## Scene change data
Start of Block
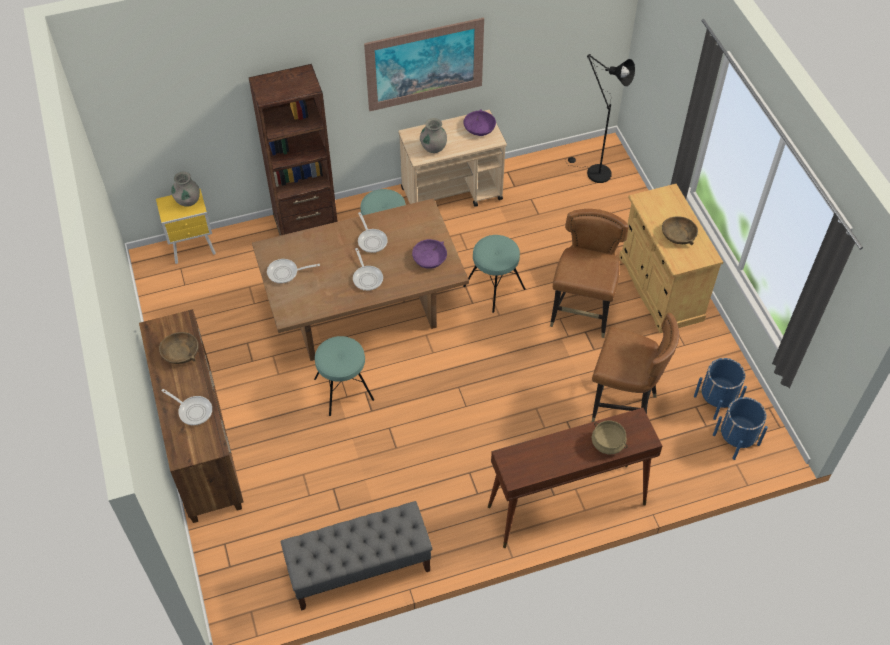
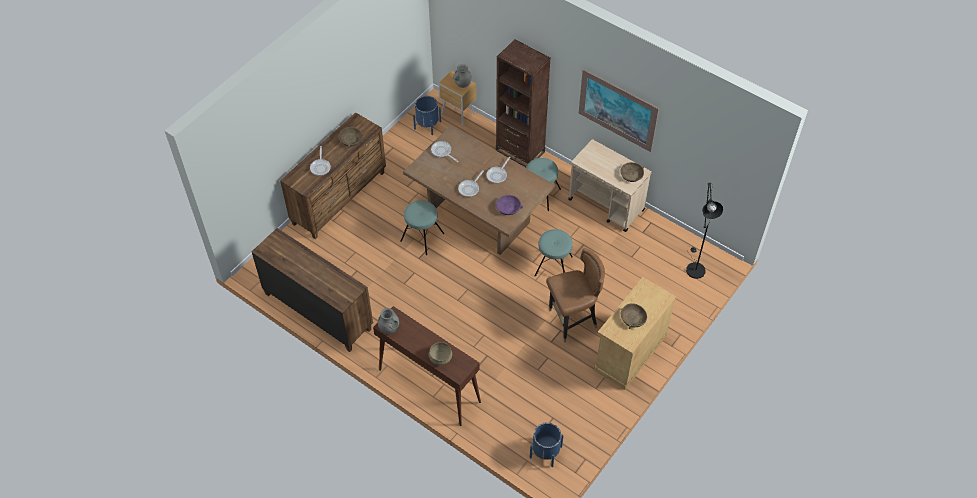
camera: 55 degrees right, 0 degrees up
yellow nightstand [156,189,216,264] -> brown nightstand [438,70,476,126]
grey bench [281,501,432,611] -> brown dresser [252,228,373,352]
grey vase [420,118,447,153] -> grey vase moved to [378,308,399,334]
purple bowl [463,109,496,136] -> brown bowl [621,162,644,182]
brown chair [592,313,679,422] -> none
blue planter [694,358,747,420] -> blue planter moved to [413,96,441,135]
End of Block
Start of Block
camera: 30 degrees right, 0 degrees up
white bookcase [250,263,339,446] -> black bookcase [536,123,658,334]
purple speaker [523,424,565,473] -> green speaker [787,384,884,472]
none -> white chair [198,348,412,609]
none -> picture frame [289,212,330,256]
End of Block
## EXERCISE INSTRUCTIONS
Write out exactly the lines above between the line with "brown chair [592,313,679,422] -> none" and the line with "blue planter [694,358,747,420]", inclusive, and nothing beyond them.

## COMPLETED EXERCISE
brown chair [592,313,679,422] -> none
blue planter [694,358,747,420] -> blue planter moved to [413,96,441,135]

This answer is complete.